[Opening Reading text section]

Not Isolated Incidents — Recent Cases Highlight Problems with BC’s Mental Health Act

In late May 2026, Vancouver researcher Nicholas Jordan Wagter was pulled over by police and told he was already certified under the Mental Health Act. Reports indicate the Form 4 was based partly on observations made by a psychiatrist weeks earlier at a café. His detention at Vancouver General Hospital quickly went viral, sparking intense debate about how easily someone can be detained without recent direct assessment or transparent safeguards.

Wagter’s case is not an outlier.

Just days earlier, on May 17, Devyn Brugge — a long-time advocate who had spent 15 years working with organizations including Greenpeace Canada and the World Council for Health — was certified under the same Act immediately after attempting to file a police report for sexual assault. Instead of support as a survivor, he was placed under involuntary detention.

These cases reflect deeper, well-documented problems with how British Columbia’s Mental Health Act operates.

Independent reviews have repeatedly flagged serious issues. The BC Ombudsperson’s Committed to Change investigation (2019) and its follow-up reports found widespread failures in basic legal requirements, including missing rights notifications and incomplete documentation justifying detention. Updates as recent as 2026 show that many recommendations remain only partially implemented.

[Closing Reading text section]

▶ _Exercise_
Continue the article on British Columbia's Mental Health Act from the point where it stops.

[Opening Supplied information section]

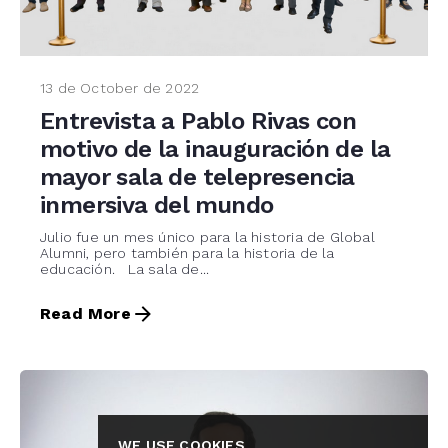
13 de October de 2022
Entrevista a Pablo Rivas con
motivo de la inauguración de la
mayor sala de telepresencia
inmersiva del mundo
Julio fue un mes único para la historia de Global
Alumni, pero también para la historia de la
educación. La sala de...
Read More
WE USE COOKIES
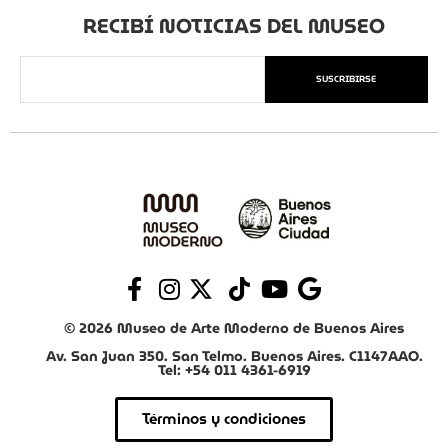
RECIBÍ NOTICIAS DEL MUSEO
SUSCRIBIRSE
© 2026 Museo de Arte Moderno de Buenos Aires
Av. San Juan 350. San Telmo. Buenos Aires. C1147AAO.
Tel: +54 011 4361-6919
Términos y condiciones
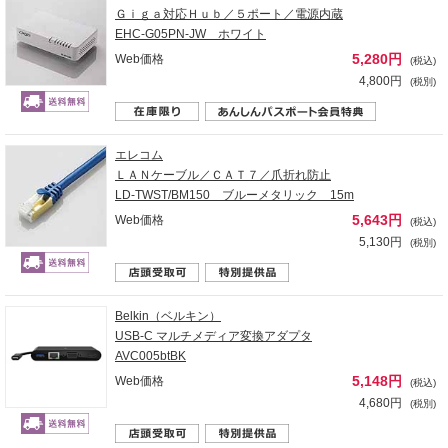
Ｇｉｇａ対応Ｈｕｂ／５ポート／電源内蔵
EHC-G05PN-JW ホワイト
5,280円
Web価格
(税込)
4,800円
(税別)
エレコム
ＬＡＮケーブル／ＣＡＴ７／爪折れ防止
LD-TWST/BM150 ブルーメタリック 15m
5,643円
Web価格
(税込)
5,130円
(税別)
Belkin（ベルキン）
USB-C マルチメディア変換アダプタ
AVC005btBK
5,148円
Web価格
(税込)
4,680円
(税別)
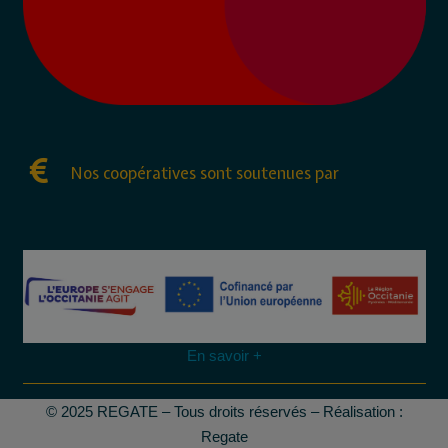
Nos coopératives sont soutenues par
En savoir +
© 2025 REGATE – Tous droits réservés – Réalisation :
Regate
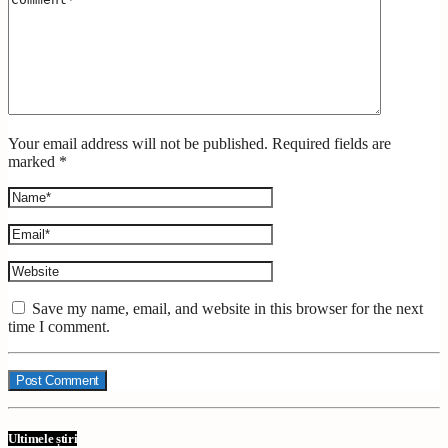
Your email address will not be published. Required fields are
marked *
Save my name, email, and website in this browser for the next
time I comment.
Ultimele știri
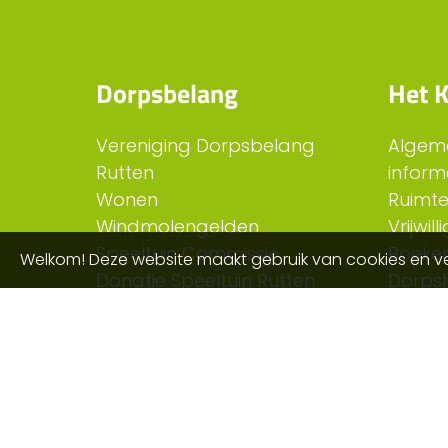
Dorpsbelang
Het K
Vereniging Dorpsbelang
Algem
Rutten
inform
Wonen
Ruimt
Windmolengelden
Vrijwil
Speeltuin Commissie
Boeken
Welkom! Deze website maakt gebruik van cookies en ve
Donatie Speeltuin Rutten
Dorps
Werkgroep FRAAI!
Eetcaf
Feestcommissie Rutten
Autocross Commissie
Vergunning aanvragen
Thomasvaer en Pieternel
Zinvol Rutten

[Closing Supplied information section]

▶ _Response to the task_
The Act’s “deemed consent” model is especially concerning. Once certified, patients are automatically considered to have consented to any psychiatric treatment the facility deems appropriate — including medication and electroconvulsive therapy — even if they are mentally capable of making decisions. This approach has been criticized by the United Nations Special Rapporteur on the Rights of Persons with Disabilities as inconsistent with international human rights standards.

Research into lived experiences of involuntary psychiatric treatment in BC paints a consistent picture: many people report trauma, loss of dignity, and long-term distrust of the mental health system. A 2025 qualitative study found that coercive practices often occur when community-based, voluntary supports are lacking — pushing the system toward detention rather than care.

The Mental Health Act grants extraordinary power to detain and treat people without their consent. When oversight is weak and consent is bypassed by default, that power can be misused against survivors, advocates, and anyone who challenges authority.

British Columbia needs stronger safeguards: independent rights advice at the moment of certification, limits on “deemed consent,” better documentation requirements, and a real shift toward voluntary, trauma-informed, and culturally safe care.

These recent cases should serve as a warning — and a catalyst for reform.